João Luiz da Cunha Júnior, de Araçatuba, é técnico em T.I. (Tecnologia da Informação) e bacharel em direito

João Luiz da Cunha Júnior: Teatro dos vampiros

Como não lembrar da banda de rock mais Famosa do Brasil, a Legião Urbana, com a inesquecível voz de Renato Russo e a perfeita harmonia dos instrumentos tocados por Dado Villa-Lobos, Marcelo Bonfá e Renato Rocha? Uma verdadeira poesia aos ouvidos, misturada com fortes críticas ao sistema político do País. Hoje, fiquei pensando: o que a banda iria compor em relação ao País, com tantas informações de corrupção e ruína econômica?

Vamos lá. Infelizmente, em 1996, a voz de Renato se calou na forma presencial, mas continua a ecoar em suas obras. Basta ouvirmos clássicos como “Que país é este?” ou “Teatro dos Vampiros”. Fazendo uma análise destes dois clássicos das décadas de 1980 e 1990, podemos fazer alusão aos tempos atuais. Na primeira estrofe da primeira música citada, temos: “Nas favelas, no Senado, sujeira pra todo lado, ninguém respeita a Constituição, mas todos acreditam no futuro da nação”. Renato, faz uma afirmação problemática do caos no País, ou seja, desde os mais pobres até o mais rico e, no Senado, que deveria ser o exemplo, ninguém respeita a Lei Máxima. Com isso, há a desordem, todos de braços cruzados, esperando o futuro da nação. 

Todos parecem ter cruzado os braços novamente, após a queda de Dilma Rousseff, esperando um futuro incerto.
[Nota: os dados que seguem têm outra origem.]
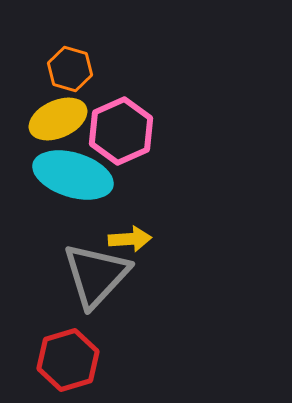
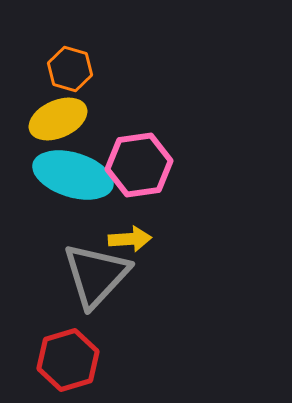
pink hexagon: moved 18 px right, 34 px down; rotated 16 degrees clockwise
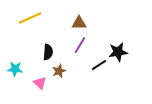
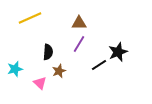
purple line: moved 1 px left, 1 px up
black star: rotated 12 degrees counterclockwise
cyan star: rotated 21 degrees counterclockwise
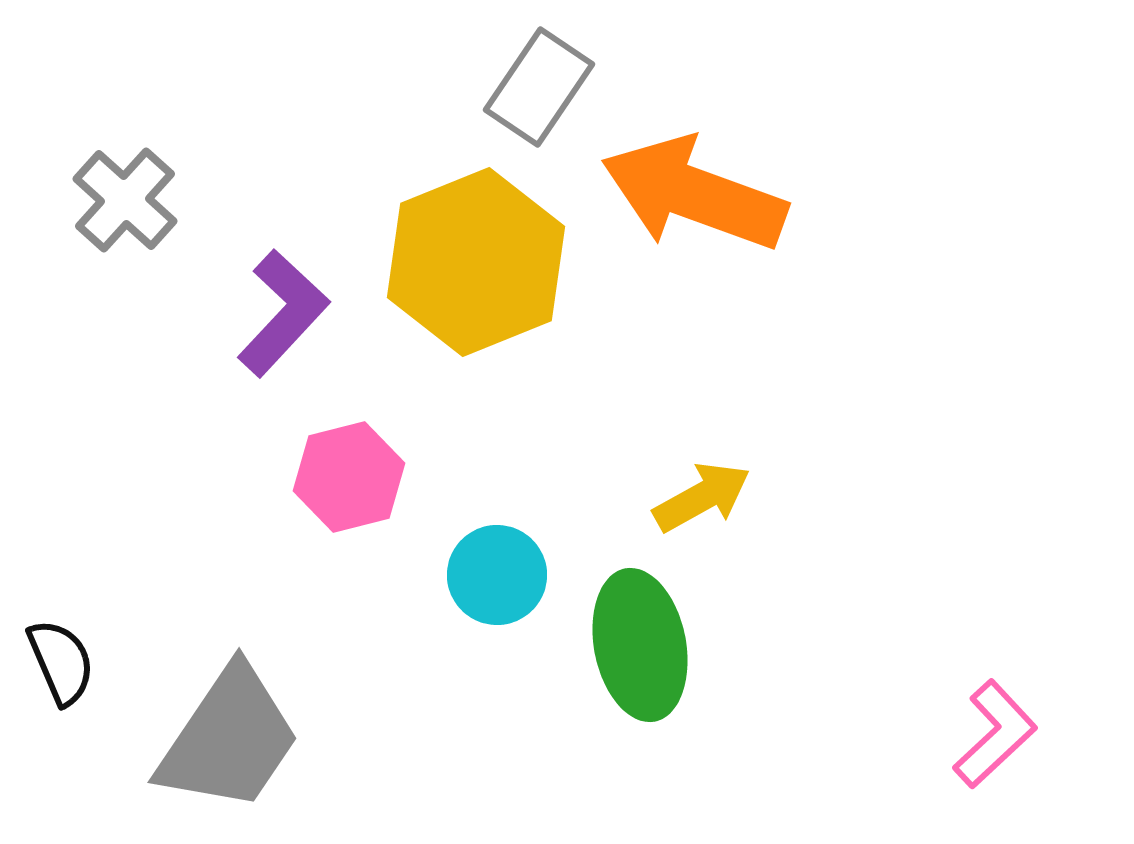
O refrão deixa claro uma incredulidade, a revolta e a miséria do país. Convenhamos, essa letra é atualíssima. Já na segunda música, “Teatro dos Vampiros”, fazemos uma breve explanação. 
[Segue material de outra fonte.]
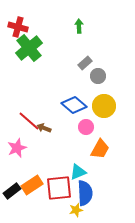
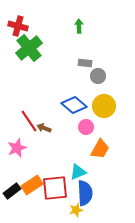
red cross: moved 1 px up
gray rectangle: rotated 48 degrees clockwise
red line: rotated 15 degrees clockwise
red square: moved 4 px left
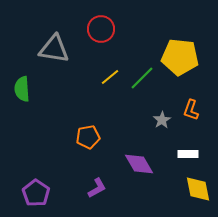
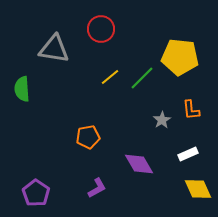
orange L-shape: rotated 25 degrees counterclockwise
white rectangle: rotated 24 degrees counterclockwise
yellow diamond: rotated 12 degrees counterclockwise
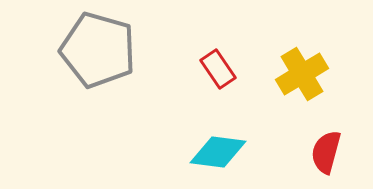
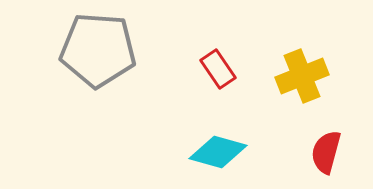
gray pentagon: rotated 12 degrees counterclockwise
yellow cross: moved 2 px down; rotated 9 degrees clockwise
cyan diamond: rotated 8 degrees clockwise
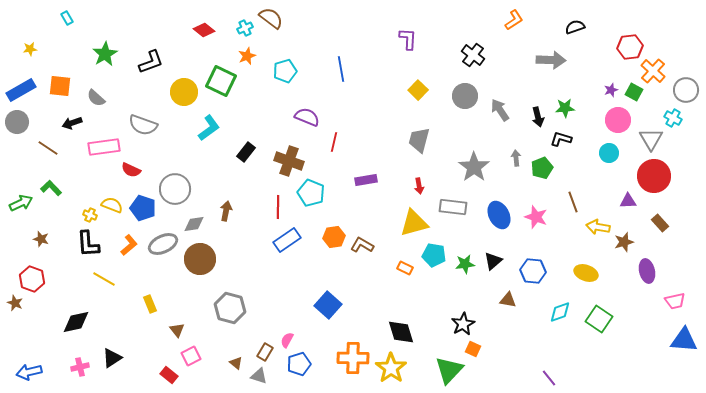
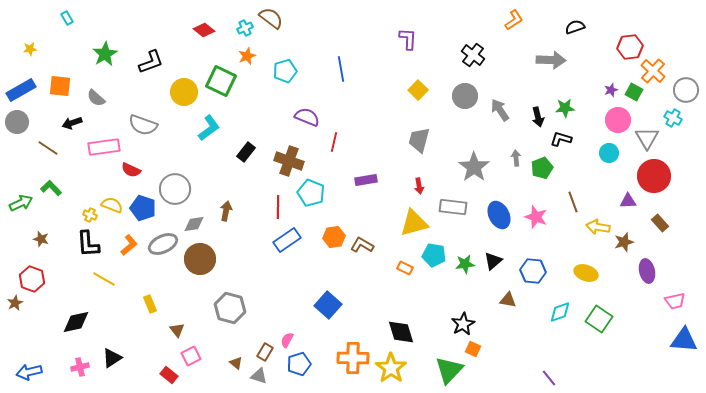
gray triangle at (651, 139): moved 4 px left, 1 px up
brown star at (15, 303): rotated 21 degrees clockwise
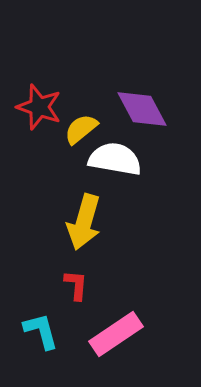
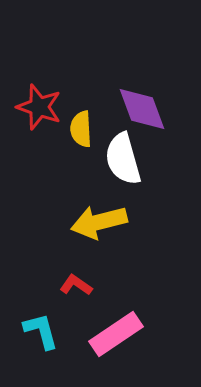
purple diamond: rotated 8 degrees clockwise
yellow semicircle: rotated 54 degrees counterclockwise
white semicircle: moved 8 px right; rotated 116 degrees counterclockwise
yellow arrow: moved 15 px right; rotated 60 degrees clockwise
red L-shape: rotated 60 degrees counterclockwise
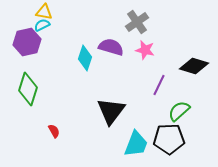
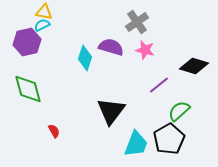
purple line: rotated 25 degrees clockwise
green diamond: rotated 32 degrees counterclockwise
black pentagon: rotated 28 degrees counterclockwise
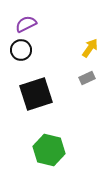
A música era para ser sobre a TV, como dito pelo próprio Renato em uma entrevista, porém acabou tomando outro rumo, referindo-se sobre o livro “entrevista com vampiro”, de 1994, da escritora Anne Rice, que fala sobre um teatro parisiense, onde os vampiros atuam. Eles se faziam de atores, interpretando vampiros e ninguém percebia. Fazendo uma analogia, o teatro hoje é o Congresso Nacional, onde temos atores fazendo o papel de representantes do povo, mas a verdade é que não passam de sugadores de sangue e o povo não percebe isso. 

Chama a atenção a segunda e a terceira estrofe da música: “Esse é o nosso mundo: O que é demais nunca é o bastante, e a primeira vez é sempre a última chance. Ninguém vê onde chegamos: os assassinos estão livres, nós não estamos. Vamos sair, mas não temos mais dinheiro os meus amigos todos estão procurando emprego, voltamos a viver como há dez anos atrás, e a cada hora que passa envelhecemos dez semanas”. O que tiramos disso? O mundo é apresentado como aquele onde quem tem, sempre quer mais, enquanto os pobres, terão sempre uma primeira e única chance.
 
Os assassinos são os políticos, pois matam as esperanças e ficam livres sendo cuidados pela justiça, enquanto nós estamos à mercê da sorte. A crise assola o País, amigos não saem mais, pois estão desempregados, crescimento econômico pífio e dias sem fim. Não precisamos ir muito longe, para imaginarmos o que Renato Russo pensaria do atual cenário. As músicas são atuais. Quem nos dera, se o alho ou a verbena funcionasse com esses vampiros do Congresso. Nossos problemas seriam fáceis de serem resolvidos.